▶ _AIM OF THE TASK_
Find every line below that contains the word "shall" and copy it out.

▶ _PROVIDED DATA_
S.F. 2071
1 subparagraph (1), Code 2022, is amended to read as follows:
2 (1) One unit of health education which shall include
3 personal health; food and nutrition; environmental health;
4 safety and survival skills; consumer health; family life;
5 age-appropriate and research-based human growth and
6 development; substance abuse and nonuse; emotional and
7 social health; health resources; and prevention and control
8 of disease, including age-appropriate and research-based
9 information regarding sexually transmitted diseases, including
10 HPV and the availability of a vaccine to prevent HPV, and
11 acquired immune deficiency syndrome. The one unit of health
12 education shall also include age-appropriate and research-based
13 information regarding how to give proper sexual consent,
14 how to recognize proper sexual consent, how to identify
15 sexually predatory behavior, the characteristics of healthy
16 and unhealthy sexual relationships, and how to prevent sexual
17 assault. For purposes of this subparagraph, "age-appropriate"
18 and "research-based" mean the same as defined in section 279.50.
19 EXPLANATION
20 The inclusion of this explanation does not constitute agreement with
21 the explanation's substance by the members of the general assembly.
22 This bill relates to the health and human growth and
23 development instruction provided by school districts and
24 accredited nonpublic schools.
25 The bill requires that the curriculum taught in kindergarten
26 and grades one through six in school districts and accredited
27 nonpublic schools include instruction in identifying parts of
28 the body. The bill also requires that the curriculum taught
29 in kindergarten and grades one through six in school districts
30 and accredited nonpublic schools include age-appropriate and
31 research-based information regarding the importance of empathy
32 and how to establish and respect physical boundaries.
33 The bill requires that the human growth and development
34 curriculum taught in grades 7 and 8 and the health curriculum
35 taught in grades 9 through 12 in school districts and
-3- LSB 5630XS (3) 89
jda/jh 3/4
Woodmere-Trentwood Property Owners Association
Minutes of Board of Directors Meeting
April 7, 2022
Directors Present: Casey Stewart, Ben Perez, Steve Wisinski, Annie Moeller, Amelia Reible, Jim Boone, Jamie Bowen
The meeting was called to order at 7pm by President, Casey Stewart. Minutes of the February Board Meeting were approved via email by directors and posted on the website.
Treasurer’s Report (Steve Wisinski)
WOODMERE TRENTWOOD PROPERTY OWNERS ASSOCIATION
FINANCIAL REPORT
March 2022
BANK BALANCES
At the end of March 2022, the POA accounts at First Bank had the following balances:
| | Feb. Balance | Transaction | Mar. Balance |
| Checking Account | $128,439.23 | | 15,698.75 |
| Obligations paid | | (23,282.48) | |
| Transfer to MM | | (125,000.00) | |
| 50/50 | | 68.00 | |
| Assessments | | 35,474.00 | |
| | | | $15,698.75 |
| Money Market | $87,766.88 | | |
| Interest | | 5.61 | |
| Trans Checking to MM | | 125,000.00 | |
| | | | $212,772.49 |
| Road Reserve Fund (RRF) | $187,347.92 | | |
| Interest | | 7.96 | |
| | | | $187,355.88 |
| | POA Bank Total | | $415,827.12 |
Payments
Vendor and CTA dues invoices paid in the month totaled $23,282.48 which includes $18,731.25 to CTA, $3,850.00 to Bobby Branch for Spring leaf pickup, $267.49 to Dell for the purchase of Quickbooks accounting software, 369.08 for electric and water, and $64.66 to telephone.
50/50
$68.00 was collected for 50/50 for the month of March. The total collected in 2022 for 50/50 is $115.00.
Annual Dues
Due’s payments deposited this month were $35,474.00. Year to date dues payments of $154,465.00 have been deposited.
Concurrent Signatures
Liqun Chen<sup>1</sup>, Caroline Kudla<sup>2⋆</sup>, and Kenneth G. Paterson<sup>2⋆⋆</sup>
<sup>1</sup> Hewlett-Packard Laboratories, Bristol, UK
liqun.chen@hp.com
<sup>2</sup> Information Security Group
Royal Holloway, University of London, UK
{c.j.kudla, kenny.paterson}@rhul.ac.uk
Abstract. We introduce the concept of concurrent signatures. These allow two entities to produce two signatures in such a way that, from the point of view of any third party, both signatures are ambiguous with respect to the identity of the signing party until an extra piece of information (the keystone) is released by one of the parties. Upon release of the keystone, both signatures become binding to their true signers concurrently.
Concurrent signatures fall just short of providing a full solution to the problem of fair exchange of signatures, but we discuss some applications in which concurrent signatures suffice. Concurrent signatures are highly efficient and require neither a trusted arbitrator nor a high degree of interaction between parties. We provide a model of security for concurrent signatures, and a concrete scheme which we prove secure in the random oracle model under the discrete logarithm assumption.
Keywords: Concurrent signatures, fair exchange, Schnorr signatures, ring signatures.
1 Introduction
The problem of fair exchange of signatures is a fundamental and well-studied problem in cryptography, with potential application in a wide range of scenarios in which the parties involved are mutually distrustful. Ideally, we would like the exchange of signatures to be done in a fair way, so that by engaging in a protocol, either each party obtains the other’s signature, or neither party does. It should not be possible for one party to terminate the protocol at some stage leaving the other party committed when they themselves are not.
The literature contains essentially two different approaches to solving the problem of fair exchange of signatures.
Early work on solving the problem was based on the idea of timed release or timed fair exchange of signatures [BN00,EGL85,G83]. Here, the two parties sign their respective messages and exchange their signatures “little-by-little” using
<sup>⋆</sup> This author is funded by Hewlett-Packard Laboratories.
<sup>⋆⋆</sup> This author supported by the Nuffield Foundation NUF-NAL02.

▶ _ANSWER_
2 (1) One unit of health education which shall include
12 education shall also include age-appropriate and research-based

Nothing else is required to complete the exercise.